When you read the beginning of the story you can tell the author is trying to figure out what kind of game world he wants to use. It starts out as a standard fantasy VRMMO but also hints at possibly mixing in sci-fi later on with a cross MMO update. Then after character creation, the story mixes a single player tutorial with sci-fi elements of all the NPCs being self aware. Then it introduces base building and resource management. Then later, real time strategy elements.
It’s great that the author has experience with these games.

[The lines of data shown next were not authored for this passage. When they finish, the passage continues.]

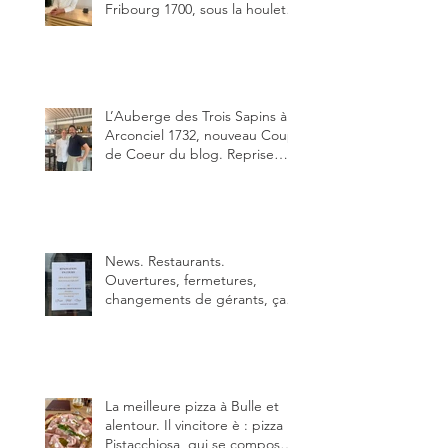
Fribourg 1700, sous la houlette
depuis début février de Julien
Ayer et Victor Moriez le
nouveau chef des lieux.
L’Auberge des Trois Sapins à
Arconciel 1732, nouveau Coup
de Coeur du blog. Reprise
depuis quelques jours (le 2
juin), par Sandra Hayoz et
Sébastien Haas, elle cartonne
déjà.
News. Restaurants.
Ouvertures, fermetures,
changements de gérants, ça
bouge dans le canton et
notamment à Bulle (trois
établissements), La Berra
(deux) et Charmey (un).
La meilleure pizza à Bulle et
alentour. Il vincitore è : pizza
Pistacchiosa, qui se compose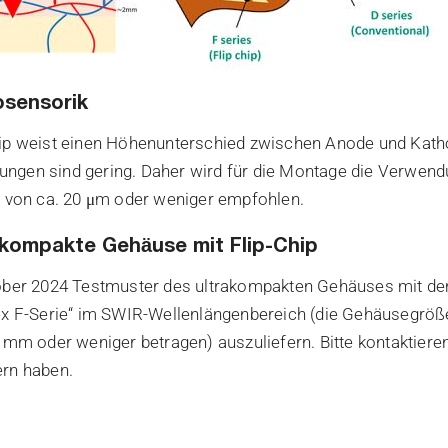
osensorik
ip weist einen Höhenunterschied zwischen Anode und Katho
ngen sind gering. Daher wird für die Montage die Verwendu
e von ca. 20 μm oder weniger empfohlen.
akompakte Gehäuse mit Flip-Chip
tober 2024 Testmuster des ultrakompakten Gehäuses mit de
ex F-Serie“ im SWIR-Wellenlängenbereich (die Gehäusegröß
0 mm oder weniger betragen) auszuliefern. Bitte kontaktiere
ern haben.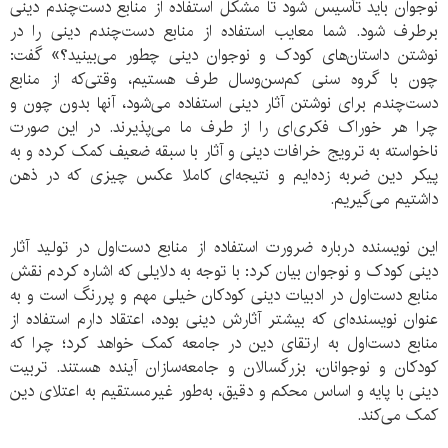
نوجوان باید تأسیس شود تا مشکل استفاده از منابع دست‌چندم دینی
برطرف شود. شما معایب استفاده از منابع دست‌چندم دینی را در
نوشتن داستان‌های کودک و نوجوان دینی چطور می‌بینید؟» گفت:
چون با گروه سنی کم‌سن‌وسال طرف هستیم، وقتی‌که از منابع
دست‌چندم برای نوشتن آثار دینی استفاده می‌شود، آنها بدون چون و
چرا هر خوراک فکری‌ای را از طرف ما می‌پذیرند. در این صورت
ناخواسته به ترویج خرافات دینی و آثار با سبقه ضعیف کمک کرده و به
پیکر دین ضربه زده‌ایم و نتیجه‌ای کاملا عکس چیزی که در ذهن
داشتیم می‌گیریم.
این نویسنده درباره ضرورت استفاده از منابع دست‌اول در تولید آثار
دینی کودک و نوجوان بیان کرد: با توجه به دلایلی که اشاره کردم نقش
منابع دست‌اول در ادبیات دینی کودکان خیلی مهم و پررنگ است و به
عنوان نویسنده‌ای که بیشتر آثارش دینی بوده، اعتقاد دارم استفاده از
منابع دست‌اول به ارتقای دین در جامعه کمک خواهد کرد؛ چرا که
کودکان و نوجوانان، بزرگسالان و جامعه‌سازان آینده هستند. تربیت
دینی با پایه و اساس محکم و دقیق، به‌طور غیرمستقیم به اعتلای دین
کمک می‌کند.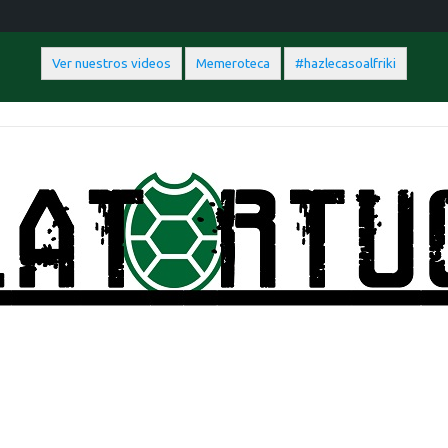
Ver nuestros videos
Memeroteca
#hazlecasoalfriki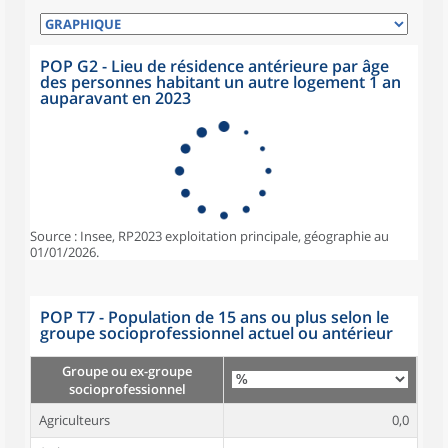
POP G2 - Lieu de résidence antérieure par âge
des personnes habitant un autre logement 1 an
auparavant en 2023
Source : Insee, RP2023 exploitation principale, géographie au
01/01/2026.
POP T7 - Population de 15 ans ou plus selon le
groupe socioprofessionnel actuel ou antérieur
Groupe ou ex-groupe
socioprofessionnel
Agriculteurs
0,0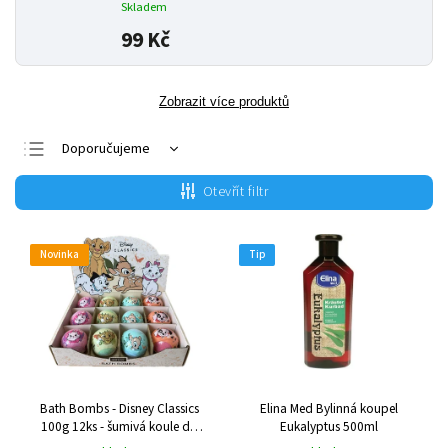
Skladem
99 Kč
Zobrazit více produktů
Doporučujeme
Nejlevnější
Otevřít filtr
Nejdražší
Nejprodávanější
Novinka
Tip
Abecedně
Bath Bombs - Disney Classics
Elina Med Bylinná koupel
100g 12ks - šumivá koule do
Eukalyptus 500ml
koupele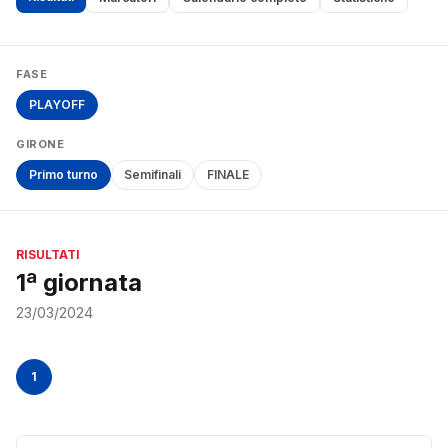
FASE
PLAYOFF
GIRONE
Primo turno
Semifinali
FINALE
RISULTATI
1ª giornata
23/03/2024
1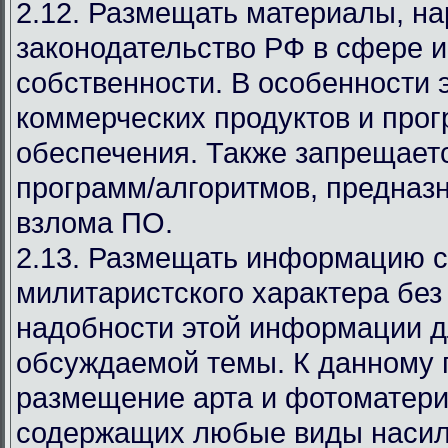
2.12. Размещать материалы, 
законодательство РФ в сфере 
собственности. В особенности 
коммерческих продуктов и про
обеспечения. Также запрещает
программ/алгоритмов, предназ
взлома ПО.
2.13. Размещать информацию с
милитаристского характера без
надобности этой информации д
обсуждаемой темы. К данному 
размещение арта и фотоматери
содержащих любые виды насил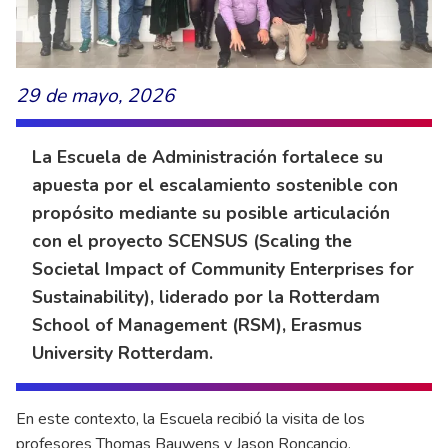
29 de mayo, 2026
La Escuela de Administración fortalece su
apuesta por el escalamiento sostenible con
propósito mediante su posible articulación
con el proyecto SCENSUS (Scaling the
Societal Impact of Community Enterprises for
Sustainability), liderado por la Rotterdam
School of Management (RSM), Erasmus
University Rotterdam.
En este contexto, la Escuela recibió la visita de los
profesores Thomas Bauwens y Jason Roncancio,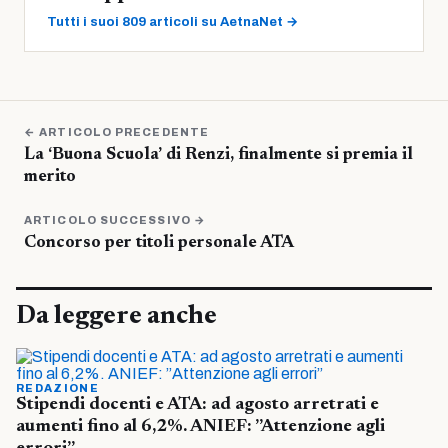
Tutti i suoi 809 articoli su AetnaNet →
← ARTICOLO PRECEDENTE
La ‘Buona Scuola’ di Renzi, finalmente si premia il
merito
ARTICOLO SUCCESSIVO →
Concorso per titoli personale ATA
Da leggere anche
REDAZIONE
Stipendi docenti e ATA: ad agosto arretrati e
aumenti fino al 6,2%. ANIEF: ”Attenzione agli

However, RTS, Resource Management, MMOs, and Single Player games are all different and each focuses on different gaming elements. Trying to mix everything in the same story not only requires a big info dump for each type of game but the story loses focus when the game jumps between so many types of games.
There are also random story elements that aren’t consistently implemented. For example, early in the story there’s the revelation that all the NPCs in the game are self aware and know that they’re in a game. But a chapter later, the MC recruits NPCs that are dumb and totally unaware of the game. Then shortly later, more self aware NPCs.
Then there are things that feel like they’re dropped in without setup. For example,the introduction of a digital to physical virus called N-Plague. Something never mentioned before.
It’s like the story wants to have all these different types of game elements but also wants to be an action story, an AI story, and a sci-fi medical plague story.
I think the story has the potential to be good. I was very entertained by the resource management aspects of the novel and the scenario system attached to it. But all that other stuff just cluttered things for me. The story needs to decide what it wants to be and stick to that.